═════ DATA IN THIS EXERCISE

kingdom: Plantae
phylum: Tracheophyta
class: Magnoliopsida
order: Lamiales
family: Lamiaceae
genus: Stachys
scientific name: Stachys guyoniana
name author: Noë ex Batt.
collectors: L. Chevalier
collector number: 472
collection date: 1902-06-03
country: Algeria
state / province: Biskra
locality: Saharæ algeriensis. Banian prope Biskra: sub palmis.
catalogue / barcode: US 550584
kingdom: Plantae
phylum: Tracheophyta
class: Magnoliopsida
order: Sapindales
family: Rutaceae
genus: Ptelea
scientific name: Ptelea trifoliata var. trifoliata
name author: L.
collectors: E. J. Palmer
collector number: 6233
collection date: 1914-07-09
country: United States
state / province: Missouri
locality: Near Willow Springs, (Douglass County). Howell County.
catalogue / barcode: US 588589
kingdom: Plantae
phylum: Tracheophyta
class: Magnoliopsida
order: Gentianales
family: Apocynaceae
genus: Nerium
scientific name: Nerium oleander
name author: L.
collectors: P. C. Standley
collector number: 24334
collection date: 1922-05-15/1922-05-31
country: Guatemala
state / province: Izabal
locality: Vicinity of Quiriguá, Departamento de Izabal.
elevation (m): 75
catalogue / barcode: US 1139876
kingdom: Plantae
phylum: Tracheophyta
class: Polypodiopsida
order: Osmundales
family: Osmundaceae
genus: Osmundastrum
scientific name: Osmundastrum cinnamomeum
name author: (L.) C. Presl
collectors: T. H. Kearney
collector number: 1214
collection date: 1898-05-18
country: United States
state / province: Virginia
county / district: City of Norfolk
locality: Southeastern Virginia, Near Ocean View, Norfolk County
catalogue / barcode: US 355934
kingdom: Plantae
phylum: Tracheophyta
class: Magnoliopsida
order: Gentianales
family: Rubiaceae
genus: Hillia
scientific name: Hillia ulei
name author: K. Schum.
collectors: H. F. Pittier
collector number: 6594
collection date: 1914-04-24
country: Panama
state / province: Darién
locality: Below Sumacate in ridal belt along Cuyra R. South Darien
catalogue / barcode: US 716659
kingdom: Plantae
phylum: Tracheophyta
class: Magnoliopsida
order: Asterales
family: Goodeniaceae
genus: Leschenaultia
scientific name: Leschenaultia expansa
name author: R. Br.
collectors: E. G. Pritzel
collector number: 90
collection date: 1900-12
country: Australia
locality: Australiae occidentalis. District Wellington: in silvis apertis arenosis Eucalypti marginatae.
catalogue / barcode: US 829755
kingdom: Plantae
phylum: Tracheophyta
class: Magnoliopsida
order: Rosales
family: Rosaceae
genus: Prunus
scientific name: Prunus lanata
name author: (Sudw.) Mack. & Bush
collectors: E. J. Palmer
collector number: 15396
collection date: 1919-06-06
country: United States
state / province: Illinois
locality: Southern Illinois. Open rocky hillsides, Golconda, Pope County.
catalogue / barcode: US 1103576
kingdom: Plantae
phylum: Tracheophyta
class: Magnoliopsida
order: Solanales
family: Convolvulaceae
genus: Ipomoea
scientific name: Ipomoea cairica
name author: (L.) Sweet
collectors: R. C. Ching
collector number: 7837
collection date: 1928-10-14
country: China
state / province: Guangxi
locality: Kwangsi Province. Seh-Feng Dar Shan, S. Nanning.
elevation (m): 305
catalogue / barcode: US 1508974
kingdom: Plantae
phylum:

══════════

YOUR TASK: Lay out every line of the records above as a numbered list, leaving out any blank lines.

ANSWER IN FULL:
1. kingdom: Plantae
2. phylum: Tracheophyta
3. class: Magnoliopsida
4. order: Lamiales
5. family: Lamiaceae
6. genus: Stachys
7. scientific name: Stachys guyoniana
8. name author: Noë ex Batt.
9. collectors: L. Chevalier
10. collector number: 472
11. collection date: 1902-06-03
12. country: Algeria
13. state / province: Biskra
14. locality: Saharæ algeriensis. Banian prope Biskra: sub palmis.
15. catalogue / barcode: US 550584
16. kingdom: Plantae
17. phylum: Tracheophyta
18. class: Magnoliopsida
19. order: Sapindales
20. family: Rutaceae
21. genus: Ptelea
22. scientific name: Ptelea trifoliata var. trifoliata
23. name author: L.
24. collectors: E. J. Palmer
25. collector number: 6233
26. collection date: 1914-07-09
27. country: United States
28. state / province: Missouri
29. locality: Near Willow Springs, (Douglass County). Howell County.
30. catalogue / barcode: US 588589
31. kingdom: Plantae
32. phylum: Tracheophyta
33. class: Magnoliopsida
34. order: Gentianales
35. family: Apocynaceae
36. genus: Nerium
37. scientific name: Nerium oleander
38. name author: L.
39. collectors: P. C. Standley
40. collector number: 24334
41. collection date: 1922-05-15/1922-05-31
42. country: Guatemala
43. state / province: Izabal
44. locality: Vicinity of Quiriguá, Departamento de Izabal.
45. elevation (m): 75
46. catalogue / barcode: US 1139876
47. kingdom: Plantae
48. phylum: Tracheophyta
49. class: Polypodiopsida
50. order: Osmundales
51. family: Osmundaceae
52. genus: Osmundastrum
53. scientific name: Osmundastrum cinnamomeum
54. name author: (L.) C. Presl
55. collectors: T. H. Kearney
56. collector number: 1214
57. collection date: 1898-05-18
58. country: United States
59. state / province: Virginia
60. county / district: City of Norfolk
61. locality: Southeastern Virginia, Near Ocean View, Norfolk County
62. catalogue / barcode: US 355934
63. kingdom: Plantae
64. phylum: Tracheophyta
65. class: Magnoliopsida
66. order: Gentianales
67. family: Rubiaceae
68. genus: Hillia
69. scientific name: Hillia ulei
70. name author: K. Schum.
71. collectors: H. F. Pittier
72. collector number: 6594
73. collection date: 1914-04-24
74. country: Panama
75. state / province: Darién
76. locality: Below Sumacate in ridal belt along Cuyra R. South Darien
77. catalogue / barcode: US 716659
78. kingdom: Plantae
79. phylum: Tracheophyta
80. class: Magnoliopsida
81. order: Asterales
82. family: Goodeniaceae
83. genus: Leschenaultia
84. scientific name: Leschenaultia expansa
85. name author: R. Br.
86. collectors: E. G. Pritzel
87. collector number: 90
88. collection date: 1900-12
89. country: Australia
90. locality: Australiae occidentalis. District Wellington: in silvis apertis arenosis Eucalypti marginatae.
91. catalogue / barcode: US 829755
92. kingdom: Plantae
93. phylum: Tracheophyta
94. class: Magnoliopsida
95. order: Rosales
96. family: Rosaceae
97. genus: Prunus
98. scientific name: Prunus lanata
99. name author: (Sudw.) Mack. & Bush
100. collectors: E. J. Palmer
101. collector number: 15396
102. collection date: 1919-06-06
103. country: United States
104. state / province: Illinois
105. locality: Southern Illinois. Open rocky hillsides, Golconda, Pope County.
106. catalogue / barcode: US 1103576
107. kingdom: Plantae
108. phylum: Tracheophyta
109. class: Magnoliopsida
110. order: Solanales
111. family: Convolvulaceae
112. genus: Ipomoea
113. scientific name: Ipomoea cairica
114. name author: (L.) Sweet
115. collectors: R. C. Ching
116. collector number: 7837
117. collection date: 1928-10-14
118. country: China
119. state / province: Guangxi
120. locality: Kwangsi Province. Seh-Feng Dar Shan, S. Nanning.
121. elevation (m): 305
122. catalogue / barcode: US 1508974
123. kingdom: Plantae
124. phylum:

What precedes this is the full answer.